An 83-year-old female patient complaining of constipation was referred to our institution for elective enema with barium contrast, which showed diffuse irregularity in the mucosal folds of the colonic loops and signs of extravasation of the contrast medium into the abdomen and pelvic cavity (Figure 1). After the examination, the patient remained stable, without additional complaints. However, she did not agree to being hospitalized, signing a waiver. Despite being informed of the risks, she remained resolute, promising to return if there were any symptoms. She subsequently returned to the hospital with an acute abdomen, at which time she underwent computed tomography of the abdomen for preoperative evaluation, which demonstrated abdominal wall hernias, diverticulosis of the sigmoid colon, and a large amount of contrast material distributed diffusely throughout the peritoneal cavity and the hernias (Figure 2). The main hypothesis was perforation of the wall of the gastrointestinal tract by the enema. The patient underwent exploratory laparotomy, with an inventory of the abdominal cavity, which confirmed the tomography findings and identified a laceration at the rectosigmoid junction. After 14 days in the intensive care unit, the patient died.


Figure 1. Images acquired during barium enema examination, in lateral (A) and anteroposterior (B) views.


Figure 2. Computed tomography scans of the abdomen, in the axial (A) and sagittal (B) planes.



Colorectal perforation is a serious complication of a barium enema. Although its exact occurrence is difficult to establish, some studies indicate a mean incidence of 0.02–0.23% among the exams performed, with a mortality rate of up to 50%(1,2). The sites most commonly affected are the sigmoid colon and the rectum.

Etiologically, colorectal perforations cause by enema administration can be divided into those that are iatrogenic and those that are secondary to weakness of the colorectal wall. Iatrogenic perforations can occur as a result of forced introduction of the catheter into the anterior rectum wall, balloon hyperinflation, or excessive hydrostatic pressure during contrast injection. Perforations secondary to colorectal wall weakness occur in patients with a history of inflammatory bowel disease, acute diverticulitis, or obstructive colorectal processes, as well as in those who have recently undergone a surgical procedure, are of advanced age, or are on corticosteroid therapy, any of which make these patients more susceptible to perforation during the administration of the enema(3). In such high-risk cases, the use of water-soluble contrast should be considered.
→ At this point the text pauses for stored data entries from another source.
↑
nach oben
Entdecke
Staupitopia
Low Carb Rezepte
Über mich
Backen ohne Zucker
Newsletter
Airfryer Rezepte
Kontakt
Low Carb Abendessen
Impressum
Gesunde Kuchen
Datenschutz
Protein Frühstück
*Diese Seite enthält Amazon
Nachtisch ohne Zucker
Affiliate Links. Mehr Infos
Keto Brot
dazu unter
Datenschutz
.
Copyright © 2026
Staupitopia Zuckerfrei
The symptoms of colorectal perforation are variable, depending on the location and size of the lesion, and can initially manifest as abdominal pain progressing to peritonitis, sepsis, and shock. However, in fewer than 10% of cases, patients are asymptomatic in the first days after the examination, and the radiologist can be the first to suggest perforation, as was the case in the patient described here(3,4).

In cases of colorectal perforation in which the patient is stable, the puncture is small, and there is no fecal matter in the gastrointestinal tract or retroperitoneum, conservative treatment is adopted. Otherwise, exploratory laparotomy is necessary(5).
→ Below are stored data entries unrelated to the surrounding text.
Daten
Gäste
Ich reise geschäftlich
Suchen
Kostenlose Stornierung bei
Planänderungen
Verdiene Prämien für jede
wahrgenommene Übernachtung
Although barium enema is a routine examination, it should be performed with caution. In cases of perforation resulting from the examination, treatment should be initiated early and should be tailored to the type of injury, as well as to the clinical status of the patient, thus reducing the morbidity and mortality associated with the condition.


REFERENCES

1. Batista RR, Castro CAT, Pincinato A, et al. Perfuração retal incompleta após enema opaco: relato de caso. Rev Bras Coloproctol. 2010;30:347-51.

2. de Feiter PW, Soeters PB, Dejong CHC. Rectal perforations after barium enema: a review. Dis Colon Rectum. 2006;49:261-71.

3. Gayer G, Zissin R, Apter S, et al. Perforations of the rectosigmoid colon induced by cleansing enema: CT findings in 14 patients. Abdom Imaging. 2002;27:453-7.

4. Paran H, Butnaru G, Neufeld D, et al. Enema-induced perforation of the rectum in chronically constipated patients. Dis Colon Rectum. 1999;42:1609-12.

5. Madhala O, Greif F, Cohen M, et al. Major rectal perforations caused by enema: is surgery mandatory? Dig Surg. 1998;15:270-2.